Nelie Bly : pionnière du journalisme d’investigation
Impuissante, Nellie Bly assiste à la descente aux Enfers de ses compagnes, des femmes que leurs proches ont demandé à faire interner pour des raisons n’ayant la plupart du temps aucun rapport avec leur santé mentale mais tenant à des considérations financières (une bouche de moins à nourrir) ou à une volonté de brider ou punir un esprit trop libre. La plupart des pensionnaires sont donc tout à fait saines d’esprit en arrivant à Blackwell mais, et c’est là tout l’horreur de la situation, la plupart finissent par sombrer dans la folie pour échapper à l’horreur de leur nouveau quotidien. Certes, certaines s’en sortent mieux que d’autres et, parce que plus dociles et calmes, se trouvent transférer dans le Hall 7, zone dans laquelle les conditions de vie s’améliorent quelque peu, mais beaucoup rejoignent le rang de « la Retraite » ou de la « Loge » où elles seront maltraitées, voire torturées, parfois jusqu’à la mort. L’album repose sur une solide documentation qui nous permet, en peu de pages, de rendre compte de l’horreur des conditions de vie des pensionnaires de l’institut Blackwell et de la qualité du travail d’investigation réalisé par Nellie Bly. Bien ficelé, le scénario de Virginie Ollagnier permet de revenir sur les principales révélations de la journaliste mais aussi de donner un visage et une histoire à ces aliénées d’ordinaire invisibilisées. Difficile de ne pas s’émouvoir du sort réservé aux pensionnaires de l’asile ni d’éprouver une saine colère face au traitement réservé à l’ensemble des femmes de l’époque, considérées comme d’inutiles bouches à nourrir et sans arrêt renvoyées à leur genre et aux limites auxquelles il est censé les contraindre. Les épisodes de la jeunesse et du début de carrière de Nellie Bly qui s’intercalent entre les différentes scènes consacrées à l’asile insistent elles aussi sur cette injustice dont la journaliste a souvent été victime, y compris de la part de ses confrères ou des rédacteurs des journaux pour lesquels elle a pu travailler.

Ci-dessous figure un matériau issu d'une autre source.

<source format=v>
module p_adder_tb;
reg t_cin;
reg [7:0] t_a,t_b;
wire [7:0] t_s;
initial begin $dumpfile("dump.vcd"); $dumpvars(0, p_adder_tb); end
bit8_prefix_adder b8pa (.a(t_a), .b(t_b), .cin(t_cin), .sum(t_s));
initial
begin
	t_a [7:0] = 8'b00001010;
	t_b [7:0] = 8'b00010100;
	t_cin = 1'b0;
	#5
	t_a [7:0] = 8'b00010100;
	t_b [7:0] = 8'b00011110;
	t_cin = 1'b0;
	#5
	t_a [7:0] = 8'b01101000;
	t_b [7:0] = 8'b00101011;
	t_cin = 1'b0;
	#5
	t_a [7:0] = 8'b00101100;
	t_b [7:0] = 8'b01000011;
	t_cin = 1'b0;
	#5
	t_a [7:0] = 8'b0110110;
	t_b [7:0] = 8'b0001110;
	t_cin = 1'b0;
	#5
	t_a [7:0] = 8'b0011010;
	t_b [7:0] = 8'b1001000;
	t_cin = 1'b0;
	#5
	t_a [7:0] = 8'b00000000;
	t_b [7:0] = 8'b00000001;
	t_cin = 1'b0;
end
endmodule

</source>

Pour passer pour folle, il suffisait de résister à l’autorité, de se mettre en colère ou, comme Tillie Mayard, ne rien faire de tout cela. Alors, pour démontrer leur santé mentale, la plupart des femmes obéissaient, elles obéissaient à des ordres révoltants qui, petit à petit, accentuaient leur détresse.
« Quelle chose mystérieuse que la folie »

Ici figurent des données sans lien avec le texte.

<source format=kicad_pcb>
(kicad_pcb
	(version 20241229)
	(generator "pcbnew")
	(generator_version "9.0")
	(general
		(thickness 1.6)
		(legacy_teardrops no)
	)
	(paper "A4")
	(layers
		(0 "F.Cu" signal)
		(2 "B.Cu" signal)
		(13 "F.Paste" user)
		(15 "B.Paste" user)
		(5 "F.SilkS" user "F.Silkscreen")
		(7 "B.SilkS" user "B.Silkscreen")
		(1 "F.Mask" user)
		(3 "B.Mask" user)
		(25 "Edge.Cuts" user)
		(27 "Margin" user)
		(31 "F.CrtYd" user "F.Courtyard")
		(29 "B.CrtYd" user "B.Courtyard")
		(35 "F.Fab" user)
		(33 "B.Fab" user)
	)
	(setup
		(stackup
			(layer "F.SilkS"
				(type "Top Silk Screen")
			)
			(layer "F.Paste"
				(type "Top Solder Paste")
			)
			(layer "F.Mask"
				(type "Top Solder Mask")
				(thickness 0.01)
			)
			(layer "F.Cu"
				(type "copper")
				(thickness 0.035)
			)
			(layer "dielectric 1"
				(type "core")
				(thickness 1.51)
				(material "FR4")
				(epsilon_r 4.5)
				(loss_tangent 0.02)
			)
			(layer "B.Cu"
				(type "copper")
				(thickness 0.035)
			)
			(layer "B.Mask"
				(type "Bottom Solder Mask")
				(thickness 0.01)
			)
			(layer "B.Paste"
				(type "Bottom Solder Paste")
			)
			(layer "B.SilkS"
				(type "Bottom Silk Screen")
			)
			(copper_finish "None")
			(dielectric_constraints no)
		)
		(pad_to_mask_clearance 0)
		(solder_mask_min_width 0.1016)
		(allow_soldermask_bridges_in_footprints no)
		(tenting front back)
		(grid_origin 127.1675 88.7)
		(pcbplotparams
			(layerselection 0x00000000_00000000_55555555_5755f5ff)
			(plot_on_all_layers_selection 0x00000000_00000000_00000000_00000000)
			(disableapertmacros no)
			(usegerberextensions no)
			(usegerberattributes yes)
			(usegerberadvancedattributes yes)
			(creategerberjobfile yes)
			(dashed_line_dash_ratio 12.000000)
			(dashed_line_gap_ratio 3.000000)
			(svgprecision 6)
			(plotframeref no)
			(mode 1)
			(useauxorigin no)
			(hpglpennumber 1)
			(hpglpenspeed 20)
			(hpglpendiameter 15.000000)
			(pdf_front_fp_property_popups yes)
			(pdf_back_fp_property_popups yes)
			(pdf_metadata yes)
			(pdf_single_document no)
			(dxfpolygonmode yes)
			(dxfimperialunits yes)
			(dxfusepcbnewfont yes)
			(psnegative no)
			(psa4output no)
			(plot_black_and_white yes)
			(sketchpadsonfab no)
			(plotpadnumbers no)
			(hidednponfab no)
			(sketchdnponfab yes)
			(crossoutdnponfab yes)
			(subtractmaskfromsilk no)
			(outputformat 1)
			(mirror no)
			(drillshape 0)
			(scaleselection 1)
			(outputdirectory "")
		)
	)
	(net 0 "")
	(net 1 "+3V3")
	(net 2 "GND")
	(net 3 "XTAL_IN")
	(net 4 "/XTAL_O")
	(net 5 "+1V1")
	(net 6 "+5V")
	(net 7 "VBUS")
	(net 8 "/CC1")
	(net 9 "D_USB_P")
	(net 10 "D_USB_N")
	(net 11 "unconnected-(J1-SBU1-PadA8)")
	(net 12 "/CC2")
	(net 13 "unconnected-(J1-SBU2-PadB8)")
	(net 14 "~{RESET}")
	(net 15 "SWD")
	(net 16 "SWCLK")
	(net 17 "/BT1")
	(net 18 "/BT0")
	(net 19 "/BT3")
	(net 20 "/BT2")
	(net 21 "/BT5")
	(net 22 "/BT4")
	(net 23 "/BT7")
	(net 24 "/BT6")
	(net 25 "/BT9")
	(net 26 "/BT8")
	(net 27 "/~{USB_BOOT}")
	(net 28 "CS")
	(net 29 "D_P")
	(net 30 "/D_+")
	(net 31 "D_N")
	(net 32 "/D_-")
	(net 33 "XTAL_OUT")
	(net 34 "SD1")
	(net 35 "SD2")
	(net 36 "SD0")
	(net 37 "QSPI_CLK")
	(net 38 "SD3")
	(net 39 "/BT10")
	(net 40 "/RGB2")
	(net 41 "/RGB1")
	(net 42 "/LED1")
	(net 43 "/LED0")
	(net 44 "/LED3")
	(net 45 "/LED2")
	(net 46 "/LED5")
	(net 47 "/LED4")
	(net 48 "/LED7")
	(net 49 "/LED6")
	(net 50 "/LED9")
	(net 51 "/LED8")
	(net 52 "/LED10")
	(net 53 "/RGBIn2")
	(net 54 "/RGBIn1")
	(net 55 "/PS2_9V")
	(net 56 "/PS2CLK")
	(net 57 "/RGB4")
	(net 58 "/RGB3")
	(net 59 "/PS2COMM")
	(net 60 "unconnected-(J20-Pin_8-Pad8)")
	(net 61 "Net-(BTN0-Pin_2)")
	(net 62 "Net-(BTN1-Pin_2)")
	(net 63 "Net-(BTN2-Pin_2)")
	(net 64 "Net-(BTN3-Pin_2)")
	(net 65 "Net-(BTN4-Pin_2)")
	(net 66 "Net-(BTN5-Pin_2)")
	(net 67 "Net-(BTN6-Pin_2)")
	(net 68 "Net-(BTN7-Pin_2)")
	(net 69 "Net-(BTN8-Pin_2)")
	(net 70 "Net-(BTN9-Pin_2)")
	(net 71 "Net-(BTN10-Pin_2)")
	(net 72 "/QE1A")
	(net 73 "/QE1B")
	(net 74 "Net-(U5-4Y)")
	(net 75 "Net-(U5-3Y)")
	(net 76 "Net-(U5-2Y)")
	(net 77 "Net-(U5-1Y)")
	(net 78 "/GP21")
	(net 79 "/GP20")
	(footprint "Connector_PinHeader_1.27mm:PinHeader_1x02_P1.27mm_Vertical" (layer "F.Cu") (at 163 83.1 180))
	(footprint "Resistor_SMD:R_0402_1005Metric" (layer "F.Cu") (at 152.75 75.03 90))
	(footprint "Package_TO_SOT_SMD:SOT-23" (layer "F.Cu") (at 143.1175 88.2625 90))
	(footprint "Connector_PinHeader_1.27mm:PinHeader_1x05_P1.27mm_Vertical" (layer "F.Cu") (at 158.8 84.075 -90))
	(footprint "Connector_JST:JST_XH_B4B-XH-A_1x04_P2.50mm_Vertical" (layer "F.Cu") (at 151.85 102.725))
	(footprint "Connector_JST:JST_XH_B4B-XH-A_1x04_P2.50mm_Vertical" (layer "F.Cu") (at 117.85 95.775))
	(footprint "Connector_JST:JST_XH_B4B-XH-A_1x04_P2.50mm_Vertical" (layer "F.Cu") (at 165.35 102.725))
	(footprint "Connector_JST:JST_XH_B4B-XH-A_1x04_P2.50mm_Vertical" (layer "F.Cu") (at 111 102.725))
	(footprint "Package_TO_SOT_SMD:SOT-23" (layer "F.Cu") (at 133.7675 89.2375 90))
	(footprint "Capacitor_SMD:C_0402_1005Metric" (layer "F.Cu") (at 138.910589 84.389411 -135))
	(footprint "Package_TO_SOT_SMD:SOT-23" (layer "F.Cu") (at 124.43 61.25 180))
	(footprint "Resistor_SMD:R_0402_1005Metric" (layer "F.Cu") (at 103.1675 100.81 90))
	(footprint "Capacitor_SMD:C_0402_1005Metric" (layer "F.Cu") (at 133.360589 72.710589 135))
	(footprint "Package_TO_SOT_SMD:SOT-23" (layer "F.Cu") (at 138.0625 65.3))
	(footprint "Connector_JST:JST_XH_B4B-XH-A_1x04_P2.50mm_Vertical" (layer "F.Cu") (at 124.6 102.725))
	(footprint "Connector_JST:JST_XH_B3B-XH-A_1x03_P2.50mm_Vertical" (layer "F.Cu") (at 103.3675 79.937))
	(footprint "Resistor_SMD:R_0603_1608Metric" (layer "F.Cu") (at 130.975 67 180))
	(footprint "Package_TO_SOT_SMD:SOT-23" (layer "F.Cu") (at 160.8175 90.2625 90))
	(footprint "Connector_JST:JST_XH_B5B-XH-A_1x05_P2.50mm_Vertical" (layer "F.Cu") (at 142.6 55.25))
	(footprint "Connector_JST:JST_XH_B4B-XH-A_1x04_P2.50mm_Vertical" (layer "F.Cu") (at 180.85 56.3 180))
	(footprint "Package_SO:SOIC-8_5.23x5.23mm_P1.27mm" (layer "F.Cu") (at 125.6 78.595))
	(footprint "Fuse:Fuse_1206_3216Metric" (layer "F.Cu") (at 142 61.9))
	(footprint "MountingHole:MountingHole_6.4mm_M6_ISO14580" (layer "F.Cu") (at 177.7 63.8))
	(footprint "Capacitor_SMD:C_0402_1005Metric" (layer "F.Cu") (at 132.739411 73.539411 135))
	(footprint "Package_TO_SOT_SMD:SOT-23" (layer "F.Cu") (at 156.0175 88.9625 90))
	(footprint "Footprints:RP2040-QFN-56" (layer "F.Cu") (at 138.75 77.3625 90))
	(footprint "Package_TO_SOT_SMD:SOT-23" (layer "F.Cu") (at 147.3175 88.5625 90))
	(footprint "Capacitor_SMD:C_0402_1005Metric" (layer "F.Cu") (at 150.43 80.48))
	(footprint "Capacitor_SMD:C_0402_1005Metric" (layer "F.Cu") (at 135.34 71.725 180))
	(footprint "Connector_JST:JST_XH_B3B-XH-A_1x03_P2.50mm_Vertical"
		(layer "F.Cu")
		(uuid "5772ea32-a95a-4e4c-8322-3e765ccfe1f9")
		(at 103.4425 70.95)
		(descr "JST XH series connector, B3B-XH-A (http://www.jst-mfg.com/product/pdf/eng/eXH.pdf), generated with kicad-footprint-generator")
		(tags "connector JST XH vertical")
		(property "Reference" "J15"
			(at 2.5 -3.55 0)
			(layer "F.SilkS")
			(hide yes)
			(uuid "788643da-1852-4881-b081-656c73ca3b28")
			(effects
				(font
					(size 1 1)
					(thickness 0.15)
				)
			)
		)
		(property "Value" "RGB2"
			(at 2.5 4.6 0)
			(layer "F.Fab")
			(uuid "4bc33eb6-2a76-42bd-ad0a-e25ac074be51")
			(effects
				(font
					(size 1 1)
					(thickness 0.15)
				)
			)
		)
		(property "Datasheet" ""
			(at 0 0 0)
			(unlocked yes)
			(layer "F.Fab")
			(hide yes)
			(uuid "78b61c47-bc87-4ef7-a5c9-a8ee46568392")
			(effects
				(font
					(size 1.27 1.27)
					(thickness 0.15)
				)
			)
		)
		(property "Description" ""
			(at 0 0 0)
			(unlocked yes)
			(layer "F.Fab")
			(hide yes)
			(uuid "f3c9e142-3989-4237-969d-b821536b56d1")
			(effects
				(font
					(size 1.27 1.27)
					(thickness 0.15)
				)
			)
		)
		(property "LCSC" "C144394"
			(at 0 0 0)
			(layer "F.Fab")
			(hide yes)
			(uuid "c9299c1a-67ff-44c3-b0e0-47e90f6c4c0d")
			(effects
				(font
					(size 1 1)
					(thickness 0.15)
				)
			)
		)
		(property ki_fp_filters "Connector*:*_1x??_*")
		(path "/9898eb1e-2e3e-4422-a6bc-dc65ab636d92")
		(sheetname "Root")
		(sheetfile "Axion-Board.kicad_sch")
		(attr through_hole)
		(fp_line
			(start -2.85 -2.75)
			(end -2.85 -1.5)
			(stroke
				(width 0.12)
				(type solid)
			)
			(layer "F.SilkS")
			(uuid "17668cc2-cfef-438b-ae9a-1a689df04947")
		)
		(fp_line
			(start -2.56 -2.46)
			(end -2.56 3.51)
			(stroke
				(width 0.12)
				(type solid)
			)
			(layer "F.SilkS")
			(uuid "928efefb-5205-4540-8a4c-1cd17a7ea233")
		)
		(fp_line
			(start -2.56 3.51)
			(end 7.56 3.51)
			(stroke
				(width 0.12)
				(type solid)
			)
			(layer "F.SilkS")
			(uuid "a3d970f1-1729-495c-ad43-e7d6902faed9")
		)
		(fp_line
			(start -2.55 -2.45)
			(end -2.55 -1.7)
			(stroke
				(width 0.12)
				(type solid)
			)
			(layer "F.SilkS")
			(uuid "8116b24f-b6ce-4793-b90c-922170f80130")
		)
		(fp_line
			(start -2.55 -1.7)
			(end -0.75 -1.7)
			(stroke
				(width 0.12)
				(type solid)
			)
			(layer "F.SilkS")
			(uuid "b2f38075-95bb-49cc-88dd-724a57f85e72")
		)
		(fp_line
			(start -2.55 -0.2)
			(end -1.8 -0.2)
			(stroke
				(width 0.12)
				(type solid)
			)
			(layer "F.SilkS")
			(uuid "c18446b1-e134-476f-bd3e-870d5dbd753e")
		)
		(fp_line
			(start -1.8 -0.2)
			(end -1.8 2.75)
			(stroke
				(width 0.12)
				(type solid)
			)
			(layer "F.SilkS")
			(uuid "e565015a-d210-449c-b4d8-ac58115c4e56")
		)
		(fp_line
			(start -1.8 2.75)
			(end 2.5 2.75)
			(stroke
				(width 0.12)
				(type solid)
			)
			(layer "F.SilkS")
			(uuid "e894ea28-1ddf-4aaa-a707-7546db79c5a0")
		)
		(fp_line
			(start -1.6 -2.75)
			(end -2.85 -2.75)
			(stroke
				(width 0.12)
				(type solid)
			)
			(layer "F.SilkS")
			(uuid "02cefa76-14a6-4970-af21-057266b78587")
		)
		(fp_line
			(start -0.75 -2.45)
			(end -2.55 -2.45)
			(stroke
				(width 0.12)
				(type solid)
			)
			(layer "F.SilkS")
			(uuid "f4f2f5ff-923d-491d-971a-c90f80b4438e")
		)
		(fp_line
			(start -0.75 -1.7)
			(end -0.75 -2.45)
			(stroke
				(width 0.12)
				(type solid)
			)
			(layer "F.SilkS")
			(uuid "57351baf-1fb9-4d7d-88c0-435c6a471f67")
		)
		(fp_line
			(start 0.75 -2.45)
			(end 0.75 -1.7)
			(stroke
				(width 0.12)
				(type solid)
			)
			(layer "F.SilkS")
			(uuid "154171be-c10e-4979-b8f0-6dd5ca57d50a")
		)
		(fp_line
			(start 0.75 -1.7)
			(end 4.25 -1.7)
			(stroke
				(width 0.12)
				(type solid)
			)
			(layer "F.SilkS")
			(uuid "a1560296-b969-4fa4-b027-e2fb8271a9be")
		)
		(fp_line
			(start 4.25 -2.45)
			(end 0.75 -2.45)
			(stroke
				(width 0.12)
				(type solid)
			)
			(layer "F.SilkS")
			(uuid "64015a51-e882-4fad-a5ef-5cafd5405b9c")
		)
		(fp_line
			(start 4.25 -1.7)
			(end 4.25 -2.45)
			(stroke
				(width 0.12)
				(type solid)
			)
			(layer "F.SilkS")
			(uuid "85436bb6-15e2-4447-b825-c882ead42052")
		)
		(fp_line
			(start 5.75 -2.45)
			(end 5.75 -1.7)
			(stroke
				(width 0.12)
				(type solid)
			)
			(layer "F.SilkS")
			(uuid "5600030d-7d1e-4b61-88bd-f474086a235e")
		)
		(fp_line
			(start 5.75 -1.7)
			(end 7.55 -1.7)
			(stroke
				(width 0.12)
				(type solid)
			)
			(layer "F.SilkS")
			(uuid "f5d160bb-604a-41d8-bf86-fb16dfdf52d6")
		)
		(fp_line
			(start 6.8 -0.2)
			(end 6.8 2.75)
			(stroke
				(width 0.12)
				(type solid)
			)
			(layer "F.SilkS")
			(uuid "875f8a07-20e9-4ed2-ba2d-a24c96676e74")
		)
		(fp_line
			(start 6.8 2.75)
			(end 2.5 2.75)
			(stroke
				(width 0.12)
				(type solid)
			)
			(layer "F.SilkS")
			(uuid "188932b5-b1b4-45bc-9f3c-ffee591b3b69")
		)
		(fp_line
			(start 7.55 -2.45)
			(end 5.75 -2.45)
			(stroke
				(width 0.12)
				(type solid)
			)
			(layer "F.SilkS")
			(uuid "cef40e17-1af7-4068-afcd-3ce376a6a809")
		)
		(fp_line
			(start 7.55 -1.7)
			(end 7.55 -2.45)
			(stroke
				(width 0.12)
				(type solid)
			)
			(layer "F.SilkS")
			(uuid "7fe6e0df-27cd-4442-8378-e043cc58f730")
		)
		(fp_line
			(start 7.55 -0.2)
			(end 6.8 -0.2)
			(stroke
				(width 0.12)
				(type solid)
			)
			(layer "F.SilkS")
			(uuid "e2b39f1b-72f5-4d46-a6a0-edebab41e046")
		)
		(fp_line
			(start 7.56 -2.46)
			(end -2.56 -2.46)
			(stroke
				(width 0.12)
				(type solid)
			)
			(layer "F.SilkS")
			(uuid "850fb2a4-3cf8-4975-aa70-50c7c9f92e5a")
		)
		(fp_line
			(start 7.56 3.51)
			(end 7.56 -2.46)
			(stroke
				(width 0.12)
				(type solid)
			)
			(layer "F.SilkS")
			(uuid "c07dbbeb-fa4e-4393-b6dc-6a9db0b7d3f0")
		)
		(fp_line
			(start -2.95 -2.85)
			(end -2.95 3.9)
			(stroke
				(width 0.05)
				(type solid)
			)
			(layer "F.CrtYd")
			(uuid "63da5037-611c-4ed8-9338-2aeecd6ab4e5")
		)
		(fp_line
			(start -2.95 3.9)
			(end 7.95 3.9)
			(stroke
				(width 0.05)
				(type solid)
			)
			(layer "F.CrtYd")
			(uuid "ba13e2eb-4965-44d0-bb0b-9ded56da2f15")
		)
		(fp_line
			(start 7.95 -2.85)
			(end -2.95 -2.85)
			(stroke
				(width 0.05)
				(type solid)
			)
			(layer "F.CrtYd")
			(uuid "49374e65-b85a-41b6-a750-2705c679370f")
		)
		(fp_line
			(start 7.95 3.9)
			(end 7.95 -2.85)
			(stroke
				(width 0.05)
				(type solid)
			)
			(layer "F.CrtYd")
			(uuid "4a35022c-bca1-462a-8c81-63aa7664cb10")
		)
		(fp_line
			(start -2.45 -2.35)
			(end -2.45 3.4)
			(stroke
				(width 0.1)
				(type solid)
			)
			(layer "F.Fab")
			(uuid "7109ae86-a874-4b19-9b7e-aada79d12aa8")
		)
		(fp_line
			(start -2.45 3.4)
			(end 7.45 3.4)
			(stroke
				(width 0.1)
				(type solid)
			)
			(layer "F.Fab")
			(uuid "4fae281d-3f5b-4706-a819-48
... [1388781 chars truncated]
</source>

Après avoir fait le récit de ces dix jours éprouvants passés à Blackwell, la bande dessinée entend également évoquer les conséquences des révélations de la journaliste dans la presse américaine, mettant ainsi en lumière une problématique que nous connaissons bien aujourd’hui encore et qui, déjà en 1880 (et même en 1840 selon le témoignage de Dickens), se trouve à la source de la gestion catastrophique de l’institut : la mutualisation des dépenses et la privatisation des bénéfices (coucou ORPEA !) Cet aspect là est parfaitement évoqué lors du procès qui eut lieu suite à la parution du travail de Nellie Bly et permet de donner une dimension politique à son action. Outre la qualité du scénario, on peut également saluer celle des graphismes de Carole Maurel. La dessinatrice possède un trait agréable, qu’il s’agisse de représenter des décors propres à cette fin de XIXe siècle, ou de donner vie à des visages particulièrement expressifs qui viennent renforcer l’émotion du lecteur. Le parti pris de faire basculer légèrement le récit dans le fantastique dès lors que Nellie Bly arrive à Blackwell est également très intéressant, certaines scènes se parant à l’arrière plan de créatures sombres et tentaculaires à la Lovecraft ou d’ombres et de fantômes dignes d’une nouvelle de Poe ou de Maupassant. Cette petite touche fantastique participe à créer une atmosphère lourde et oppressante, tout en matérialisant efficacement le désespoir dans lequel sombrent certaines des pensionnaires. L’artiste intègre aussi de courts mais magnifiques moments de grâce (généralement une chanson chantée par l’une des compagnes d’infortune de l’héroïne) qui viennent rompre avec les couleurs sombres et plombantes servant à décrire le quotidien de l’institut et qui font figure de véritables respirations pleines de couleurs au cours desquelles les prisonnières retrouvent un semblant de joie et de vie.
« Nellie Bly – Dans l’antre de la folie » est une bande dessinée très réussie qui rend hommage à l’une des premières journalistes d’investigation et met en lumière l’une de ses enquêtes les plus célèbres, celle consacrée à l’asile de Blackwell. Éprouvante en raison de la détresse communicative des internées que l’album met en exergue, la lecture n’en demeure pas moins captivante, d’autant que le scénario de Virginie Ollagnier permet en parallèle d’avoir un aperçu du parcours peu commun de cette femme décidément inspirante. La petite touche fantastique introduite par la dessinatrice Carole Maurel est également bienvenue et ajoute à l’émotion déjà très forte éprouvée à la lecture de ces conditions de vie atroces. Une bande dessinée instructive donc, et qui peut être lu aussi bien par un lectorat adulte qu’un public plus jeune à qui on souhaiterait faire découvrir cette figure historique encore trop méconnue.
Autres critiques : ?
4 commentaires
Baroona
Une bonne BD en effet. J’avais particulièrement apprécié qu’elle ne soit ni froide ni scolaire, ce qui arrive bien trop souvent avec les récits biographiques. Là c’est bien intégré et plaisant à lire, malgré le thème.
Boudicca
Tout à fait 🙂
Ma Lecturothèque
Je suis curieuse de découvrir cette BD car j’en lis de bons retours et parce que j’ai lu le livre de Bly et que j’avais beaucoup aimé (bon, c’était super révoltant mais aussi et surtout très intéressant).
Boudicca
Je n’avais pas lu son livre mais du coup ça m’a donnée très envie de me le procurer.